Convicted knife carriers would also have to meet families of knife crime victims and people imprisoned for knife crime.

The plans have been criticised by criminal justice experts and the families of victims, who say they would have little effect.

"Generally speaking, the evidence from shock tactics of trying to show offenders some shocking possible consequences of their own behaviour is not good," former Youth Justice Board Chairman Rod Morgan told the Daily Telegraph.

The father of Damilola Taylor, the 10-year-old stabbed to death in south London in 2000, told the same paper he was "fed up with all these killings."

"We never expected there to be another stabbing after Damilola.
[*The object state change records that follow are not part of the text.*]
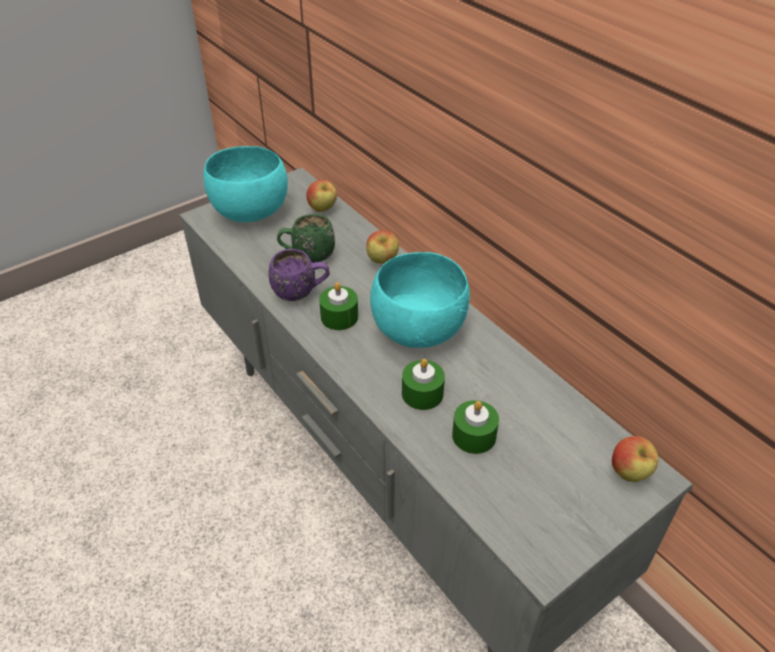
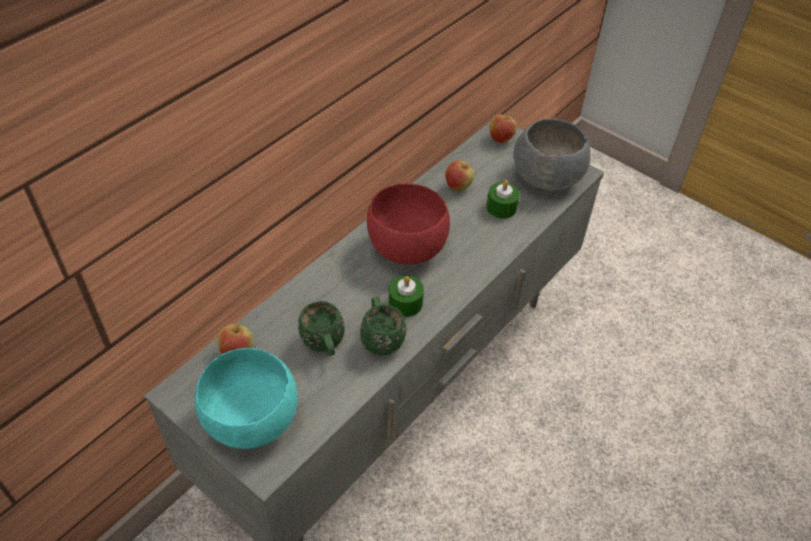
camera: 105 degrees left, 5 degrees up
(301, 292) = (380, 338): purple mug -> green mug
(382, 262) = (320, 286): apple -> apple (458, 186)
(419, 329) = (405, 248): turquoise bowl -> red bowl
(422, 393) = (474, 238): green candle -> none
(533, 512) = (548, 177): none -> grey bowl

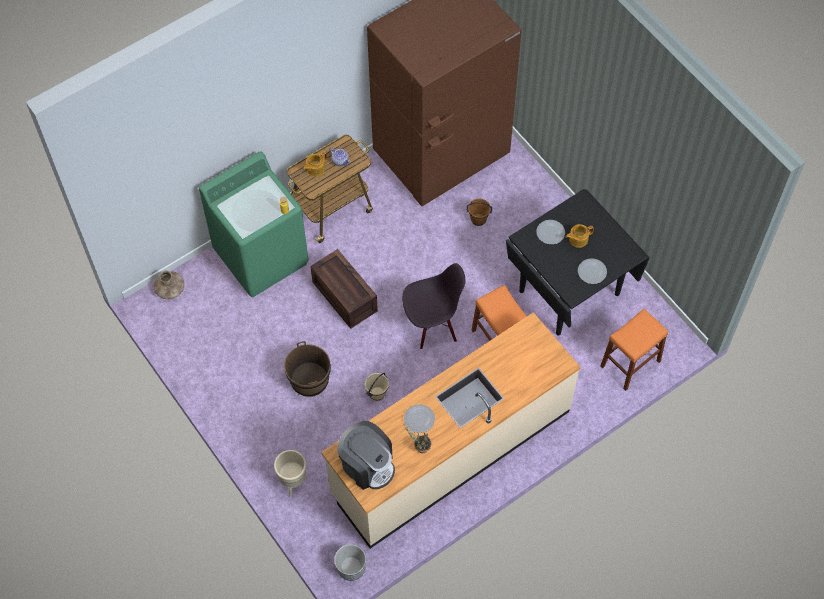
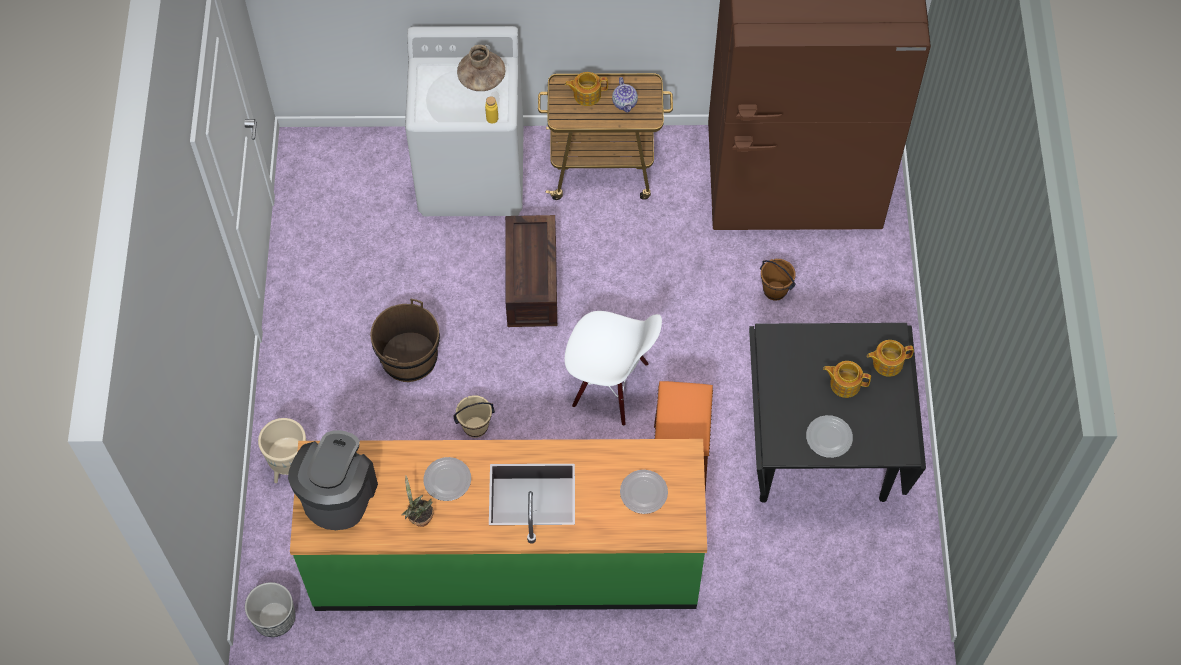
camera: 35 degrees right, 0 degrees up
(170, 289) = (336, 148): brown vase -> brown vase (481, 79)
(262, 256) = (472, 174): green washing machine -> white washing machine
(367, 465) = (338, 494): coffee machine -> coffee machine turned 150 degrees counterclockwise
(432, 325) = (610, 386): black chair -> white chair
(450, 452) = (506, 558): beige counter -> green counter
(550, 233) = (814, 352): plate -> plate (643, 493)
(590, 215) = (887, 363): none -> teapot
(630, 364) = (827, 600): orange stool -> none

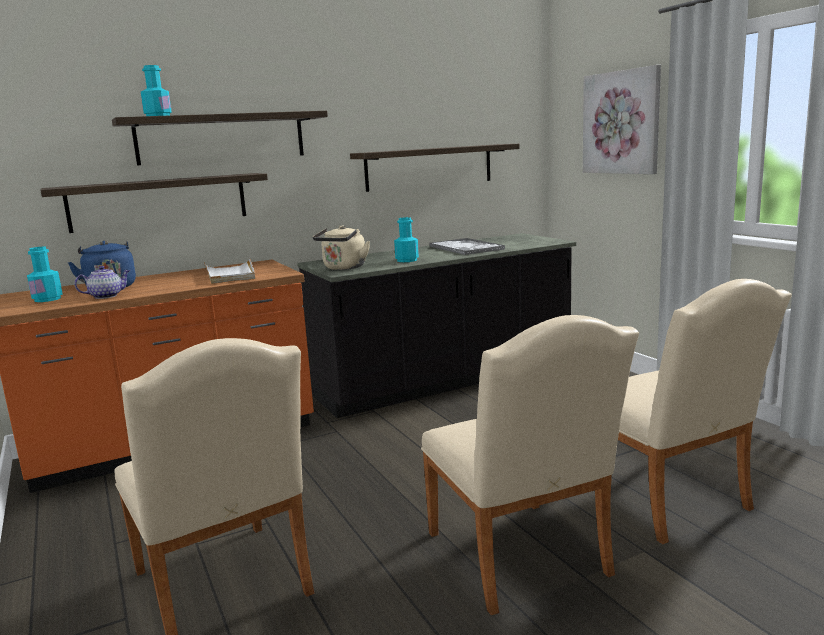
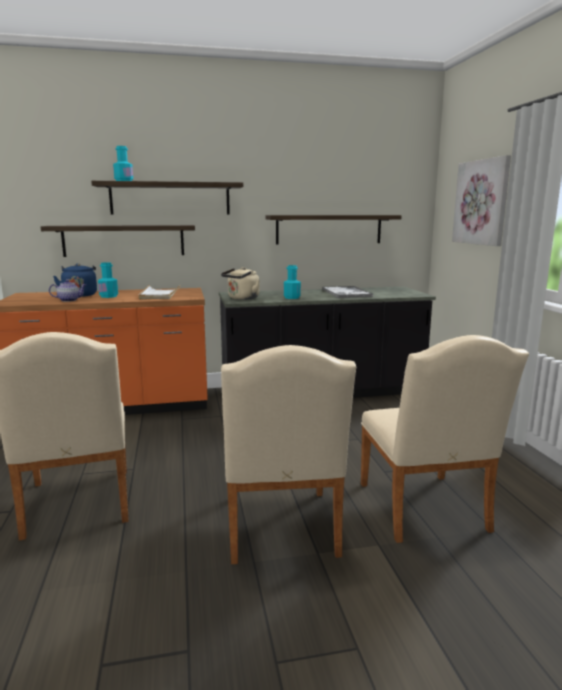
camera: 15 degrees right, 0 degrees up
(47, 299) = (36, 298): turquoise bottle -> turquoise bottle (109, 296)

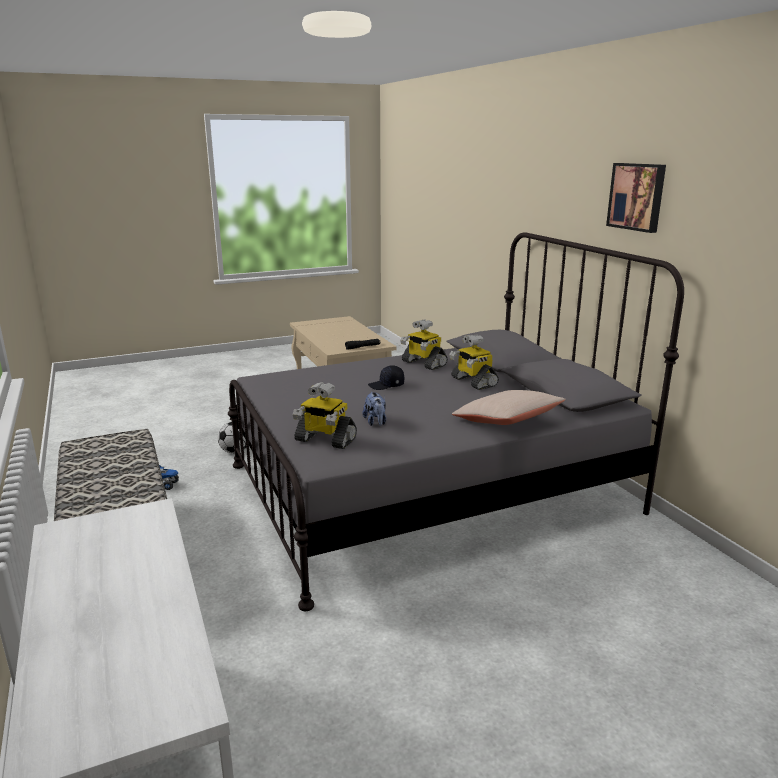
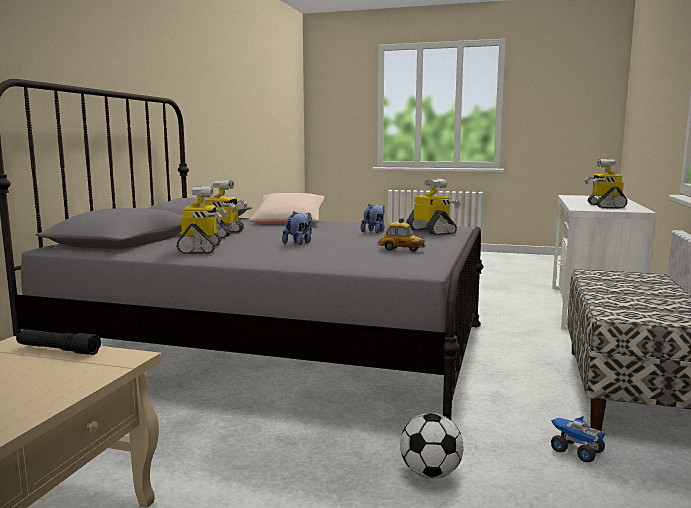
camera: 140 degrees left, 10 degrees down
(108, 552) = (605, 206): none -> toy robot
(299, 396) = (401, 250): none -> toy car
(386, 385) = (299, 243): black cap -> plush toy
(637, 196) = (121, 44): picture -> none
We want to support the government to be tougher," said Richard Taylor.

Police say knife crime is their biggest priority, although they deny it has become an "epidemic".

Alf Hitchcock, the government's newly appointed "knife tsar", said stab injuries were more severe and were being committed by younger offenders.
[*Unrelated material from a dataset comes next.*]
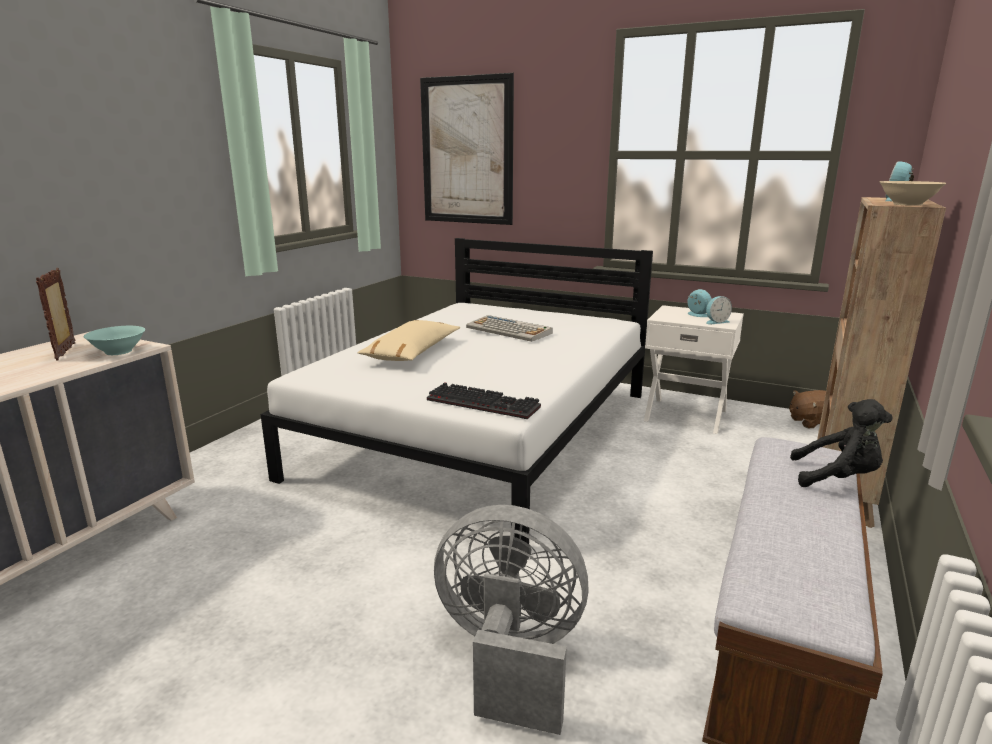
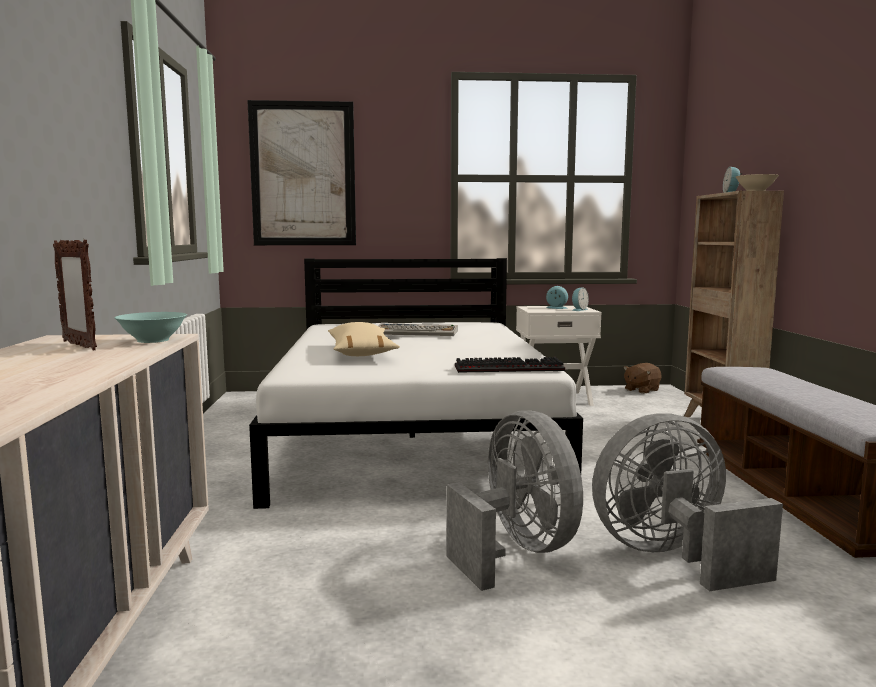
camera: 30 degrees left, 10 degrees down
(386, 595) = (517, 551): none -> grey fan
(837, 478) = (790, 375): black plush toy -> none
"The age profile has gone from people in their late teens and early twenties to being mid-teens in terms of both perpetrators and victims and that's a very worrying trend," he told BBC television.

Smith has appointed Hitchcock, a Scotland Yard deputy assistant commissioner, to lead a national anti-knife crime programme focused on eight "hotspot" areas of the country.

Conservative Shadow Home Secretary Dominic Grieve told BBC television that long-term solutions are needed.

"We have to tackle the root of why it is that you have 9, 10, and 11-year-olds going out on our streets who have a chilling attitude to violence that appears to have already been brought into their lives when they were very little.

"Unless we can tackle that, then we are going to continue to have higher and higher incidence of violence on our streets."